Haverá ainda, até ao Verão, O Poeta Acorrentado à Mesa (TeCA, 26 a 30 de Junho), com que João Samões faz um retrato da vida e obra de Céline; Lux-Lucis (TNSJ, 4 a 6 de Julho), com Miquel Bernat e o seu Drumming – Grupo de Percussão a coreografarem um espectáculo musical sobre a luz e o seu lugar na sociedade; Bonecas (TeCA, 11 a 21 de Julho), que Ana Luena encenará a partir da pintura de Paula Rego e de um conto inédito de Afonso Cruz sobre a experiência de um orfanato feminino no Portugal dos anos 60; e Wild Spring (TNSJ, 18 a 28 de Julho), regresso do Ensemble à escrita do dramaturgo inglês Arnold Wesker, com Emília Silvestre a encarnar uma actriz famosa em conflito consigo própria e com o mundo.

Pelo meio, Nuno Carinhas realça também a chegada, finalmente, ao palco da Praça da Batalha de Sopro (12 a 22 de Junho), criação do director artístico do D. Maria II, Tiago Rodrigues que teve estreia mundial no Festival de Avignon de 2017. E também admite a curiosidade que lhe desperta A Boda, de Bertolt Brecht (TNSJ, 30 de Maio a 8 de Junho), co-produção com o Centro Cultural de Belém encenada por Ricardo Aibéo – que foi seu aluno no Chapitô. 

Três festivais

Intercalando este vasto calendário, os três palcos do TNSJ receberão também produções de outros tantos festivais. O primeiro é o BoCA – Biennial of Contemporary Arts, cuja segunda edição abre a 15 de Março e que, entre 10 e 18 de Abril, terá neles dois espectáculos: Cattivo (MSBV), da coreógrafa Marlene Monteiro Freitas, uma “instalação para estantes de partituras e outros materiais” que explorará as propriedades expressivas das estantes musicais e seus estados emocionais; e Hello My Name Is, de Edward Bond (TeCA, 17 e 18 de Abril), regresso ao Porto, vindo da Austrália, do actor e encenador Paulo Castro, com o actor José Da Costa a reflectir sobre a violência sofrida pelo povo de Timor-Leste sob o jugo da Indonésia.
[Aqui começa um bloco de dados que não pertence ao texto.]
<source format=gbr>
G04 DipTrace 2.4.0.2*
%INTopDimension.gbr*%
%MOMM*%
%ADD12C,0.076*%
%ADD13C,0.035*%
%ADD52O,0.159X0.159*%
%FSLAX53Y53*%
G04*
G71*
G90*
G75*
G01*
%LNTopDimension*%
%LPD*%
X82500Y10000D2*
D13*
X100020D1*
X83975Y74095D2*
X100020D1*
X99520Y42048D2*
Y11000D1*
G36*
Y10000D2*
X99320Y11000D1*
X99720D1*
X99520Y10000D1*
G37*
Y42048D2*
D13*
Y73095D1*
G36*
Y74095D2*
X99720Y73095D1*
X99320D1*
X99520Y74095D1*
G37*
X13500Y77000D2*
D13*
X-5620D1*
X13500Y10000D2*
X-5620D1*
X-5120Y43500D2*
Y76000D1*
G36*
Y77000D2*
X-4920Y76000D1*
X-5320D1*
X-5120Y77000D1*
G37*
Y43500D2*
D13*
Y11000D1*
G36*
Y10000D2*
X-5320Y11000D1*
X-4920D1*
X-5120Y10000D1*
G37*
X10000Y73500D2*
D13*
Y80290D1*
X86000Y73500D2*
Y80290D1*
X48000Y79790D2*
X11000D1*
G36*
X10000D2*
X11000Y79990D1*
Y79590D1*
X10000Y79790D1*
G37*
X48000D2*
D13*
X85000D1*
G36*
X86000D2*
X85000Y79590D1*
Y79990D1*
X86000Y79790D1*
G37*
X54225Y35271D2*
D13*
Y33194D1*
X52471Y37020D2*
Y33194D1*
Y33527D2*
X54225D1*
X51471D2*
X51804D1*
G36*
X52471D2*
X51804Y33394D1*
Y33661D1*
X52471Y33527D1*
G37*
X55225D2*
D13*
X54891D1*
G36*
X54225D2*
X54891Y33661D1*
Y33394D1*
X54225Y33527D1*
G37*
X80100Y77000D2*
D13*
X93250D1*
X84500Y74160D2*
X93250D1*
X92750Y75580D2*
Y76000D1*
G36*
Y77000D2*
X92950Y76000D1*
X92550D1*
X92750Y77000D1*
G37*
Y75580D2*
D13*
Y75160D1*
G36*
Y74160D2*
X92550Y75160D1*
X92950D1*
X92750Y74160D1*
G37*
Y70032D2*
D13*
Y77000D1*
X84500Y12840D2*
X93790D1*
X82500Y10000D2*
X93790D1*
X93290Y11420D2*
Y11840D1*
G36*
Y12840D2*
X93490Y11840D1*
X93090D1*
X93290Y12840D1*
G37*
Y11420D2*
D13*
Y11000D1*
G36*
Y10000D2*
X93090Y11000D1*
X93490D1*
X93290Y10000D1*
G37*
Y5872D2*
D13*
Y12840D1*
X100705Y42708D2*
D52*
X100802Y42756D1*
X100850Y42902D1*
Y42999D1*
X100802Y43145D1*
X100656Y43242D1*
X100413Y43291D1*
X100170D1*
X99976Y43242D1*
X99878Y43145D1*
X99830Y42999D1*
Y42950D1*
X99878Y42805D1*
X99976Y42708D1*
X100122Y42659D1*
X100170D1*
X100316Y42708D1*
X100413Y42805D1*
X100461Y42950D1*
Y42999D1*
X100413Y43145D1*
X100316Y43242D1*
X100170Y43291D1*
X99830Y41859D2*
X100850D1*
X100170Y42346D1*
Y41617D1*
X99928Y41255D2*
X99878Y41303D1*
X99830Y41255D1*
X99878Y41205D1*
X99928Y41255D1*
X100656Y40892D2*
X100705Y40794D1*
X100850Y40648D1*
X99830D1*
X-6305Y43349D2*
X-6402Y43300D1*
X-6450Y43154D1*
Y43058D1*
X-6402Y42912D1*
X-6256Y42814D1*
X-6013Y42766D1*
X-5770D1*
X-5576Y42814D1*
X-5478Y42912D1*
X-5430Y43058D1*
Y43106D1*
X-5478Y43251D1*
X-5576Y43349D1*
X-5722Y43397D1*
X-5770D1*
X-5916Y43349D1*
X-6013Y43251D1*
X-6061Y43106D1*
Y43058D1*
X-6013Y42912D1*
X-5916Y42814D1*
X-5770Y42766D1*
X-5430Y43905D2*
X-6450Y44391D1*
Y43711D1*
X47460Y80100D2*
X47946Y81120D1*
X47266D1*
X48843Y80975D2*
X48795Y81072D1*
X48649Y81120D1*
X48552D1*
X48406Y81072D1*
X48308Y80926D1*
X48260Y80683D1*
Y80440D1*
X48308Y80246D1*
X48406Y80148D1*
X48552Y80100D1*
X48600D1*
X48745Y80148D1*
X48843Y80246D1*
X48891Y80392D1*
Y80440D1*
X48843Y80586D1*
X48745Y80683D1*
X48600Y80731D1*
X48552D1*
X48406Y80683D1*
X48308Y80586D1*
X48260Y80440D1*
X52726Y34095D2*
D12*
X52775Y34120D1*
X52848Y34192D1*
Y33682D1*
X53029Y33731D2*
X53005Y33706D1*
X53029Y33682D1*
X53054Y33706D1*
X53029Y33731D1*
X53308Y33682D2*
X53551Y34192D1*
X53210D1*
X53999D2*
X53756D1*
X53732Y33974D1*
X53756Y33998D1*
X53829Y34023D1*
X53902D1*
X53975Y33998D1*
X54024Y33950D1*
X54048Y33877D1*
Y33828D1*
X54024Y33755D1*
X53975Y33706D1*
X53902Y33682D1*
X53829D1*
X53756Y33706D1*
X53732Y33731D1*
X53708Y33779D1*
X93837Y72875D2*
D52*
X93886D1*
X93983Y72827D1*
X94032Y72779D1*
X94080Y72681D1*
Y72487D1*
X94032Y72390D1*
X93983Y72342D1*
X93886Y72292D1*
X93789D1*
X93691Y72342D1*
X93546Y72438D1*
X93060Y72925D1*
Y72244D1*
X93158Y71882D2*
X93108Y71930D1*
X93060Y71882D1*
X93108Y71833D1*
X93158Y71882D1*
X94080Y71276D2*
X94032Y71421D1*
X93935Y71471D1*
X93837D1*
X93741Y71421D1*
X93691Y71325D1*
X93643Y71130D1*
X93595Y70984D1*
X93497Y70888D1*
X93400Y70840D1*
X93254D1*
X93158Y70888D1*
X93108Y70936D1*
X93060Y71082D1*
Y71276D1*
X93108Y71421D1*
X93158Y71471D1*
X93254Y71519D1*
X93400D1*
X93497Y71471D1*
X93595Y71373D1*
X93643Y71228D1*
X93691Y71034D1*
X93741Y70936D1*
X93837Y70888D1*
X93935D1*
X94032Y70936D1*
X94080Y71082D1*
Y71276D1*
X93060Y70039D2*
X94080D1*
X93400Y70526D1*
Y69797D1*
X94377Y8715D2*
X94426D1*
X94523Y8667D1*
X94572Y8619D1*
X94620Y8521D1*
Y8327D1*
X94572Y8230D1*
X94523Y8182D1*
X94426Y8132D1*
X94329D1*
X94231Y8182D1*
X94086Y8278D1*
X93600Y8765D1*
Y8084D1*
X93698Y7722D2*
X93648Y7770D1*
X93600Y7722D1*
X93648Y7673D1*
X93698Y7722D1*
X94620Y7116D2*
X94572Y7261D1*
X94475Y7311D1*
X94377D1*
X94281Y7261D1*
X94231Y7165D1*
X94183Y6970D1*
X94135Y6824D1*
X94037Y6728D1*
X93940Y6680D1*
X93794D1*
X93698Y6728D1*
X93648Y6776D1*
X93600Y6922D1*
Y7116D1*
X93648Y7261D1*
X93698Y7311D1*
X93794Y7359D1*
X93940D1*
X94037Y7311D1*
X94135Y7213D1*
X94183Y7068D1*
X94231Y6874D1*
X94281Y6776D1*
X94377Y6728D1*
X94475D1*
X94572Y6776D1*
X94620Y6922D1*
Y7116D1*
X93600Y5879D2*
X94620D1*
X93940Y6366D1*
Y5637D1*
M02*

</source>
Do Festival DDD – Dias da Dança, o palco do São João vai acolher três espectáculos: Um Encontro Provocado, produção da Companhia Paulo Ribeiro sobre o tema da violência enquanto sentimento humano, com coreografia de Henrique Rodovalho (26 a 28 de Abril); Fúria (2 e 3 de Maio), regresso ao Porto de Lia Rodrigues, figura tutelar da dança brasileira, com uma criação estreada em Novembro passado em Paris em que recria “um mundo tumultuado por uma multitude de questões sem resposta, atravessado por sombras e imagens fulgurantes, de contastes, de paradoxos”; e Clarão (10 a 12 de Maio), uma produção Circolando feita a partir do Serapeum de Panóias, recentemente estreada em Vila Real.
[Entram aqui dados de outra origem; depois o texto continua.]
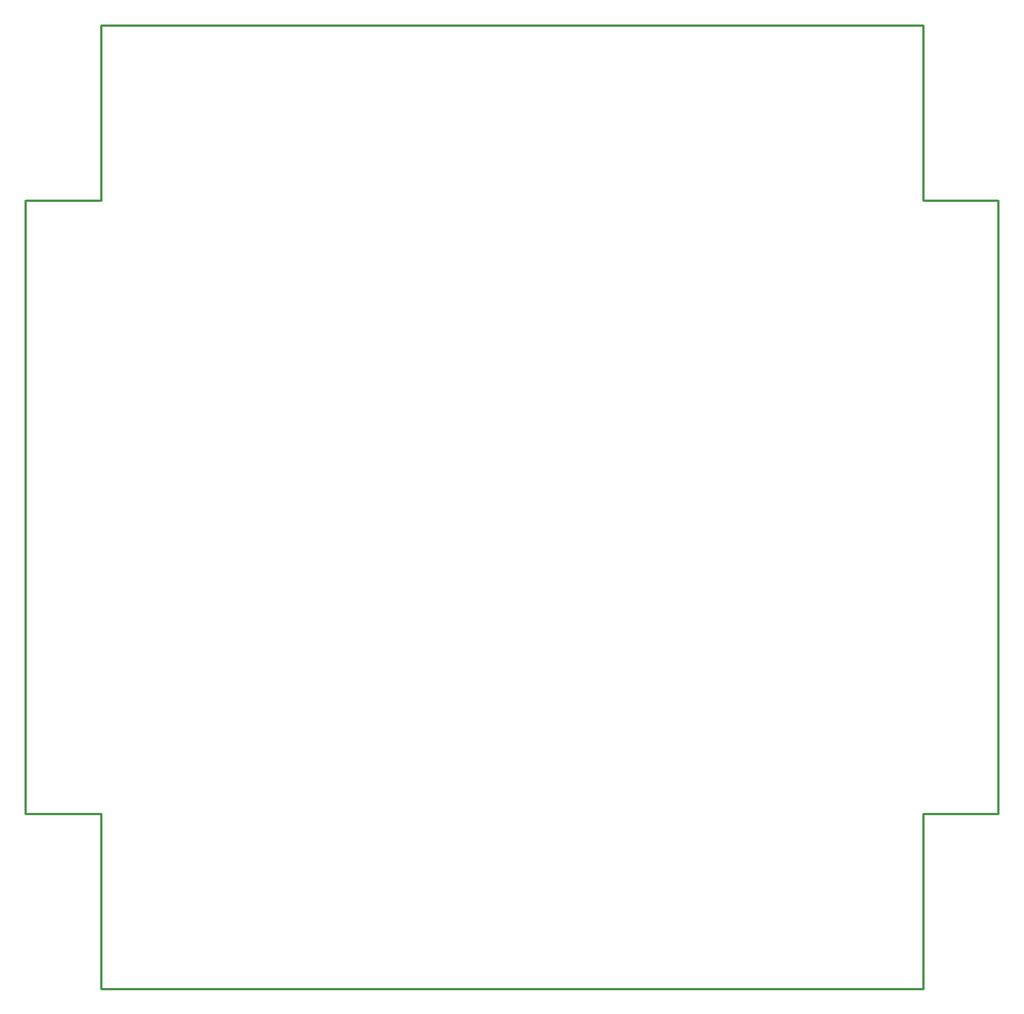
<source format=gbr>
%TF.GenerationSoftware,Altium Limited,Altium Designer,18.1.9 (240)*%
G04 Layer_Color=32768*
%FSLAX43Y43*%
%MOMM*%
%TF.FileFunction,Other,Board_shape*%
%TF.Part,Single*%
G01*
G75*
%TA.AperFunction,NonConductor*%
%ADD57C,0.200*%
%ADD58C,0.254*%
D57*
X25400Y44780D02*
X33735D01*
Y25400D02*
Y44780D01*
Y25400D02*
X124765D01*
Y44780D01*
X133100D01*
Y112700D01*
X124765D02*
X133100D01*
X124765D02*
Y132080D01*
X33735D02*
X124765D01*
X33735Y112700D02*
Y132080D01*
X25400Y112700D02*
X33735D01*
X25400Y44780D02*
Y112700D01*
D58*
X124765Y112700D02*
X133100D01*
X124765D02*
Y132080D01*
X33735D02*
X124765D01*
X33735Y112700D02*
Y132080D01*
X25400Y112700D02*
X33735D01*
X25400Y44780D02*
Y112700D01*
Y44780D02*
X33735D01*
Y25400D02*
Y44780D01*
Y25400D02*
X124765D01*
Y44780D01*
X133100D01*
Y112700D01*
%TF.MD5,6175e64d0398559e31d4af7744edc5c4*%
M02*

</source>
Regressado ao seu antigo calendário de Maio, o FITEI (Festival Internacional de Teatro de Expressão Ibérica) passará igualmente pelos três palcos do TNSJ. Ali trará Preto (TeCA, 16 e 17 de Maio), espectáculo sobre o tema do racismo, dirigido pelo brasileiro Marcio Abreu; Tchékhov É um Cogumelo (TNSJ, 18 e 19 de Maio) , adaptação de As Três Irmãs, do dramaturgo russo, com encenação de André Guerreiro Lopes, para a companhia paulista Estúdio Lusco-Fusco; e, finalmente, Yo Escribo. Vos Dibujás, de Federico León (MSBV, 23 e 24 de Maio), regresso ao Porto deste dramaturgo e encenador argentino para uma residência artística de que resultará um espectáculo sobre o tema do autoconhecimento.